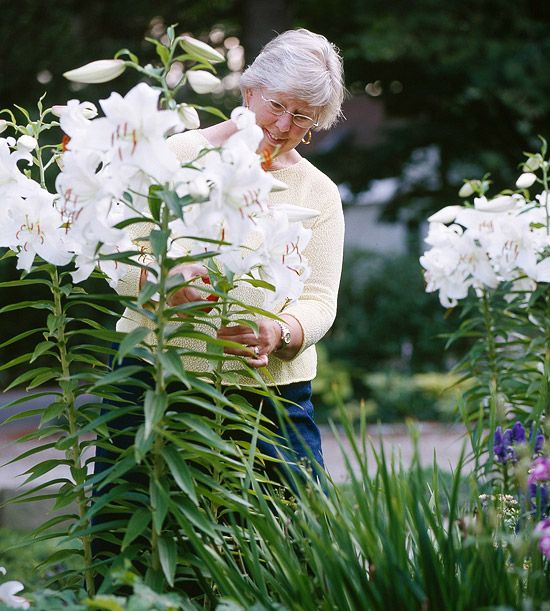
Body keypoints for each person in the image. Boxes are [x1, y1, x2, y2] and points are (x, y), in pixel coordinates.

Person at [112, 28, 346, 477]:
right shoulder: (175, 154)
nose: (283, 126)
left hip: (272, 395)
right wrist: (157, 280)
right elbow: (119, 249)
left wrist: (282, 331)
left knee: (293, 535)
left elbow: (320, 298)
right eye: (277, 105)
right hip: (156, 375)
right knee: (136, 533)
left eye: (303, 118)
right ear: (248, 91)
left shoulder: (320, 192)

________________

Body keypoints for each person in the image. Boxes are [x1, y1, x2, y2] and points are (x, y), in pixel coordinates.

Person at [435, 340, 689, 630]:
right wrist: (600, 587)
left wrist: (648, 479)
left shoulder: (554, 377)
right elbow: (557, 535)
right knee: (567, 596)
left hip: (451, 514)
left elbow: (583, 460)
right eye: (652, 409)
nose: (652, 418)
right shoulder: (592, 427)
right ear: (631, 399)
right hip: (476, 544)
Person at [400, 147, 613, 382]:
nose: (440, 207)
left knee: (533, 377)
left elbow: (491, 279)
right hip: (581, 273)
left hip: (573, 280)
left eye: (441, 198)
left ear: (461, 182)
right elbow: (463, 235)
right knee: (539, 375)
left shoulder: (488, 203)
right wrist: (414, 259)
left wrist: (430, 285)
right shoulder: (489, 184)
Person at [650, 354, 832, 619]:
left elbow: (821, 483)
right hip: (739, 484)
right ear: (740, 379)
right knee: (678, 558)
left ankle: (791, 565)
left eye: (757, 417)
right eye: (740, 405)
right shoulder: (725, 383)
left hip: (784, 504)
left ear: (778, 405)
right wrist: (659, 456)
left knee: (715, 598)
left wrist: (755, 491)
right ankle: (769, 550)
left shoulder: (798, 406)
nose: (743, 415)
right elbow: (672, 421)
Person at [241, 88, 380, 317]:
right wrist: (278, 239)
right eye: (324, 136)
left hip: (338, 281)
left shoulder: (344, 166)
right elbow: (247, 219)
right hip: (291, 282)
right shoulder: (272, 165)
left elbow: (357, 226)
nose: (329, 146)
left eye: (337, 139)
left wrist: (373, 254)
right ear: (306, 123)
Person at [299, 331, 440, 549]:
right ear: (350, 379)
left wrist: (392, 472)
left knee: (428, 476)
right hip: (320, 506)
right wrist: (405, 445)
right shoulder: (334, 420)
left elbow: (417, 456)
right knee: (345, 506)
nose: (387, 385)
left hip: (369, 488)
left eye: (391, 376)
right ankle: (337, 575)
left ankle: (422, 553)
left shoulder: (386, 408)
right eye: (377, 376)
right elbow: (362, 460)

________________

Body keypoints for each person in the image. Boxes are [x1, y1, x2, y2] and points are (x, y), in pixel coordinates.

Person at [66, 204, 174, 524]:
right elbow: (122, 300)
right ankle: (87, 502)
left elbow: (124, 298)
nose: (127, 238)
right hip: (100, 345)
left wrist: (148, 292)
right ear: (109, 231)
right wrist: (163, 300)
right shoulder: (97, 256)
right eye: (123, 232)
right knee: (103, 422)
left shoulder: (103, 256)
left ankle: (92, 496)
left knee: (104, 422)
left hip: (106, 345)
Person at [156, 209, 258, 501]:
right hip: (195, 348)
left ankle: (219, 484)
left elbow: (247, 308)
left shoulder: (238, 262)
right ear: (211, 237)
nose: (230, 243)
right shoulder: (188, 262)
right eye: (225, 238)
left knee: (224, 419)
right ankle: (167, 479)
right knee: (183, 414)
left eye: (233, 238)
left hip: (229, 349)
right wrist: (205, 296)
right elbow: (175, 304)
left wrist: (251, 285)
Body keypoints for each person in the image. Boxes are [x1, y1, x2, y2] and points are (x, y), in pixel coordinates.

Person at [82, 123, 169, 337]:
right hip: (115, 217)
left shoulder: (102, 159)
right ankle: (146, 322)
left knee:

________________

# Problem description
Gather each line of the listing that holds the string "nose".

# Output of the exercise
nose: (283, 126)
nose: (652, 418)
nose: (440, 207)
nose: (743, 415)
nose: (329, 146)
nose: (387, 385)
nose: (127, 238)
nose: (230, 243)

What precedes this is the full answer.